## Information provided
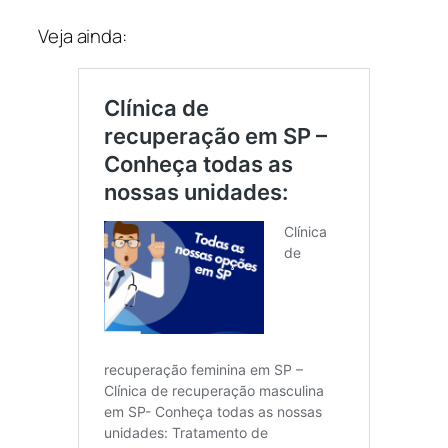
Veja ainda:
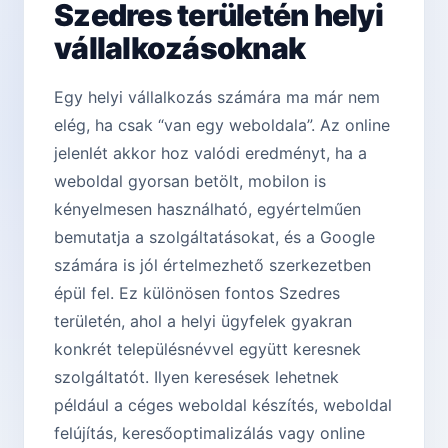
Szedres területén helyi
vállalkozásoknak
Egy helyi vállalkozás számára ma már nem
elég, ha csak “van egy weboldala”. Az online
jelenlét akkor hoz valódi eredményt, ha a
weboldal gyorsan betölt, mobilon is
kényelmesen használható, egyértelműen
bemutatja a szolgáltatásokat, és a Google
számára is jól értelmezhető szerkezetben
épül fel. Ez különösen fontos Szedres
területén, ahol a helyi ügyfelek gyakran
konkrét településnévvel együtt keresnek
szolgáltatót. Ilyen keresések lehetnek
például a céges weboldal készítés, weboldal
felújítás, keresőoptimalizálás vagy online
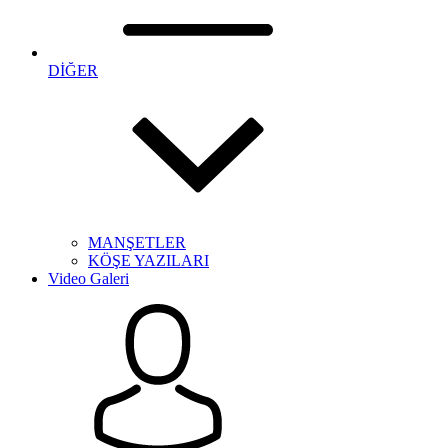
DİĞER
MANŞETLER
KÖŞE YAZILARI
Video Galeri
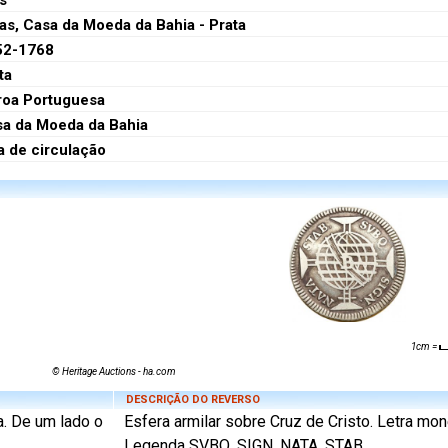
s
as, Casa da Moeda da Bahia - Prata
52-1768
ta
roa Portuguesa
a da Moeda da Bahia
a de circulação
1cm =
© Heritage Auctions - ha.com
DESCRIÇÃO DO REVERSO
a. De um lado o
Esfera armilar sobre Cruz de Cristo. Letra mone
Legenda SVBQ. SIGN. NATA. STAB.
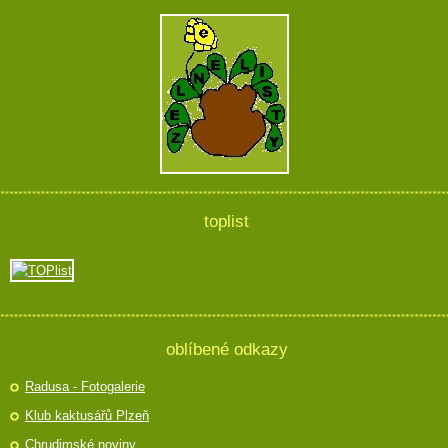
toplist
oblíbené odkazy
Radusa - Fotogalerie
Klub kaktusářů Plzeň
Chrudimské noviny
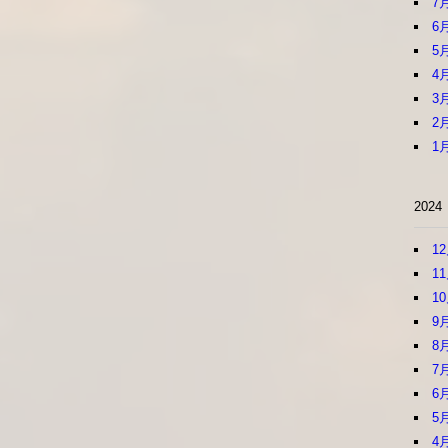
7
6
5
4
3
2
1
2024
1
1
1
9
8
7
6
5
4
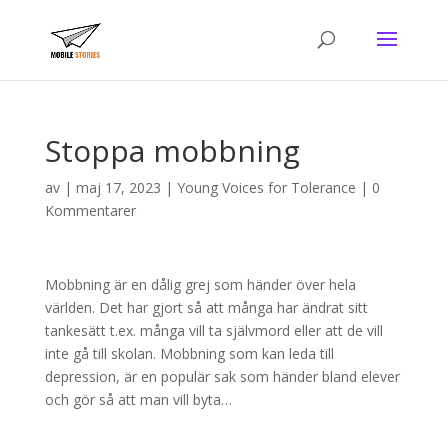
Stoppa mobbning
av
|
maj 17, 2023
|
Young Voices for Tolerance
|
0
Kommentarer
Mobbning är en dålig grej som händer över hela
världen. Det har gjort så att många har ändrat sitt
tankesätt t.ex. många vill ta självmord eller att de vill
inte gå till skolan. Mobbning som kan leda till
depression, är en populär sak som händer bland elever
och gör så att man vill byta…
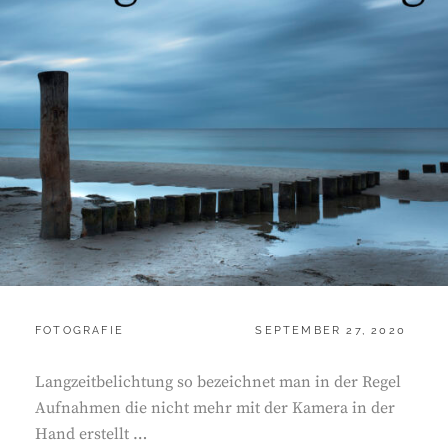
CATEGORIES:
POSTED
FOTOGRAFIE
SEPTEMBER 27, 2020
ON
Langzeitbelichtung so bezeichnet man in der Regel
Aufnahmen die nicht mehr mit der Kamera in der
Hand erstellt …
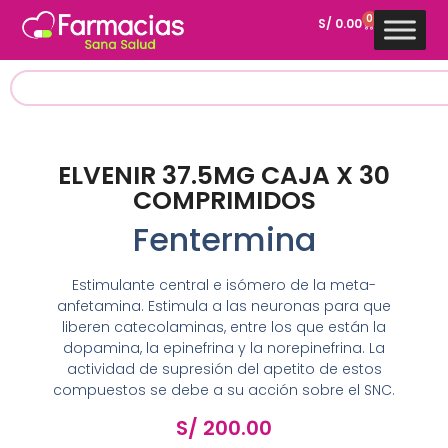
0
S/
0.00
ELVENIR 37.5MG CAJA X 30
COMPRIMIDOS
Fentermina
Estimulante central e isómero de la meta-
anfetamina. Estimula a las neuronas para que
liberen catecolaminas, entre los que están la
dopamina, la epinefrina y la norepinefrina. La
actividad de supresión del apetito de estos
compuestos se debe a su acción sobre el SNC.
S/
200.00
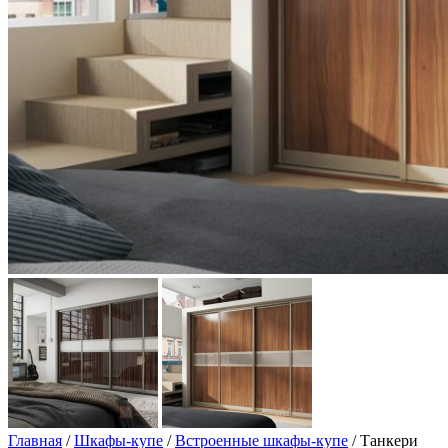
Главная
/
Шкафы-купе
/
Встроенные шкафы-купе
/ Танкери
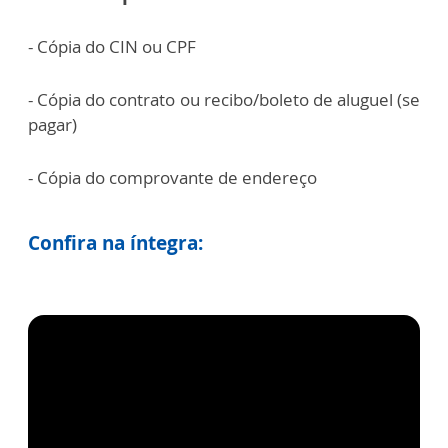
- Cópia do CIN ou CPF
- Cópia do contrato ou recibo/boleto de aluguel (se
pagar)
- Cópia do comprovante de endereço
Confira na íntegra:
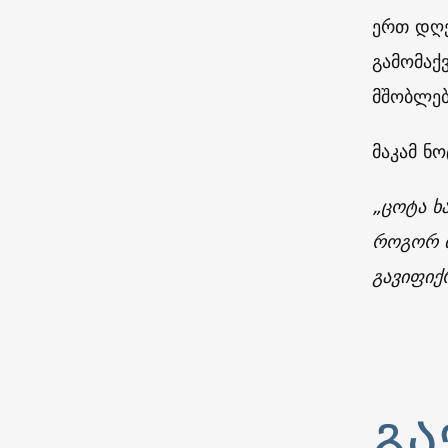
ერთ დღე
გამომაქ
მშობლებ
მაკამ ნ
„ცოტა ხა
როგორ მ
გავიფიქ
გა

## Work order
Lines from the start of the material through the line containing "actividad de supresión del apetito de estos" are to be restated word for word; no picture may be included.

## Response below
Veja ainda:
Szedres területén helyi
vállalkozásoknak
Egy helyi vállalkozás számára ma már nem
elég, ha csak “van egy weboldala”. Az online
jelenlét akkor hoz valódi eredményt, ha a
weboldal gyorsan betölt, mobilon is
kényelmesen használható, egyértelműen
bemutatja a szolgáltatásokat, és a Google
számára is jól értelmezhető szerkezetben
épül fel. Ez különösen fontos Szedres
területén, ahol a helyi ügyfelek gyakran
konkrét településnévvel együtt keresnek
szolgáltatót. Ilyen keresések lehetnek
például a céges weboldal készítés, weboldal
felújítás, keresőoptimalizálás vagy online
DİĞER
MANŞETLER
KÖŞE YAZILARI
Video Galeri
s
as, Casa da Moeda da Bahia - Prata
52-1768
ta
roa Portuguesa
a da Moeda da Bahia
a de circulação
1cm =
© Heritage Auctions - ha.com
DESCRIÇÃO DO REVERSO
a. De um lado o
Esfera armilar sobre Cruz de Cristo. Letra mone
Legenda SVBQ. SIGN. NATA. STAB.
toplist
oblíbené odkazy
Radusa - Fotogalerie
Klub kaktusářů Plzeň
Chrudimské noviny
7
6
5
4
3
2
1
2024
1
1
1
9
8
7
6
5
4
Stoppa mobbning
av
|
maj 17, 2023
|
Young Voices for Tolerance
|
0
Kommentarer
Mobbning är en dålig grej som händer över hela
världen. Det har gjort så att många har ändrat sitt
tankesätt t.ex. många vill ta självmord eller att de vill
inte gå till skolan. Mobbning som kan leda till
depression, är en populär sak som händer bland elever
och gör så att man vill byta…
CATEGORIES:
POSTED
FOTOGRAFIE
SEPTEMBER 27, 2020
ON
Langzeitbelichtung so bezeichnet man in der Regel
Aufnahmen die nicht mehr mit der Kamera in der
Hand erstellt …
0
S/
0.00
ELVENIR 37.5MG CAJA X 30
COMPRIMIDOS
Fentermina
Estimulante central e isómero de la meta-
anfetamina. Estimula a las neuronas para que
liberen catecolaminas, entre los que están la
dopamina, la epinefrina y la norepinefrina. La
actividad de supresión del apetito de estos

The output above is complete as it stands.